Work task. From the entries that follow, reproduce exactly and only the lines from the line with "right knee: (962, 774)" to the line with "left back paw: (1046, 938)", endpoints included.

==== Data shown

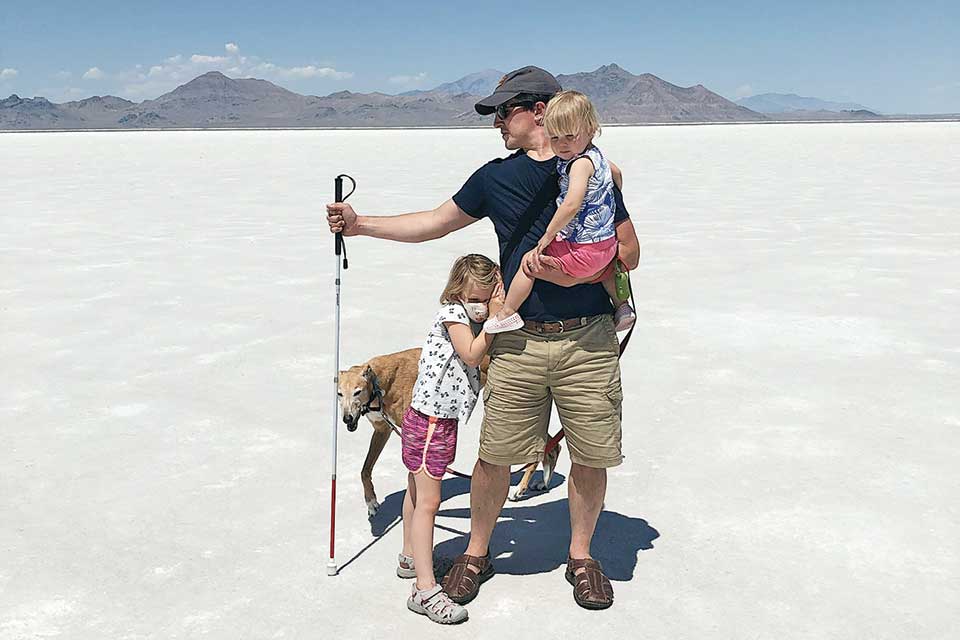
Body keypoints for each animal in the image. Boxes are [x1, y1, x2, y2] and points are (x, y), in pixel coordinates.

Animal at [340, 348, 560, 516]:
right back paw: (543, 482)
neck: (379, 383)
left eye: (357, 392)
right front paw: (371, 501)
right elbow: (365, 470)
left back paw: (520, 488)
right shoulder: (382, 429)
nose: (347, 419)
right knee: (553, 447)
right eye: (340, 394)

========
==== Data shown

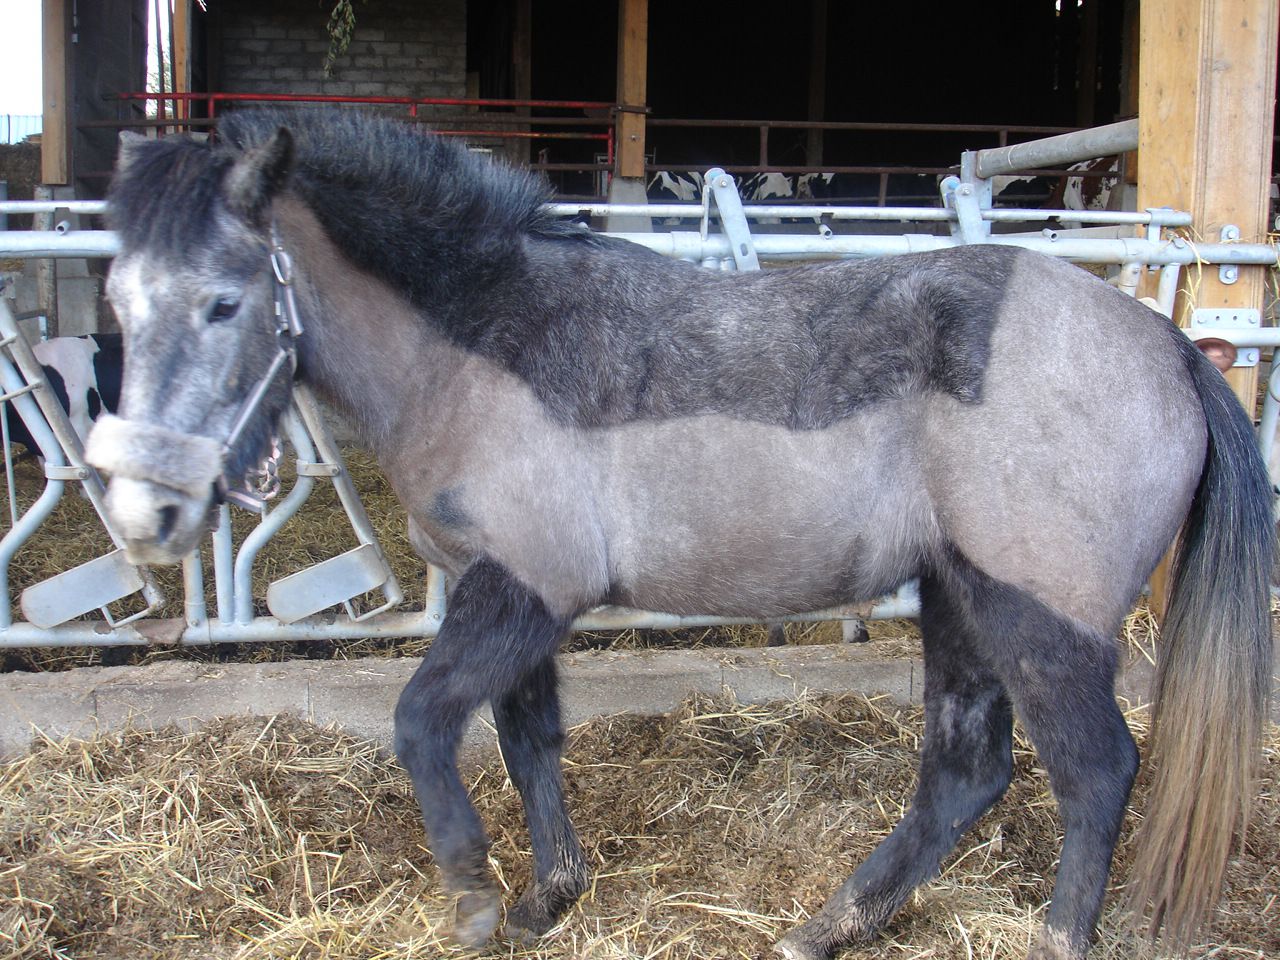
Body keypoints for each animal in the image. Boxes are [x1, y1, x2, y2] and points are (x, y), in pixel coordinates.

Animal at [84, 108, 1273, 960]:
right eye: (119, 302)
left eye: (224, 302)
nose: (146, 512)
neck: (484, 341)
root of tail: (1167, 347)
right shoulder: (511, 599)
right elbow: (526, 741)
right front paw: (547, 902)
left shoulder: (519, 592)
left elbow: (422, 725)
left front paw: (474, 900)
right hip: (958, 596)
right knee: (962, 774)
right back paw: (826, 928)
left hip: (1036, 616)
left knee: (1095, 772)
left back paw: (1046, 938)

========

Response.
right knee: (962, 774)
right back paw: (826, 928)
left hip: (1036, 616)
left knee: (1095, 772)
left back paw: (1046, 938)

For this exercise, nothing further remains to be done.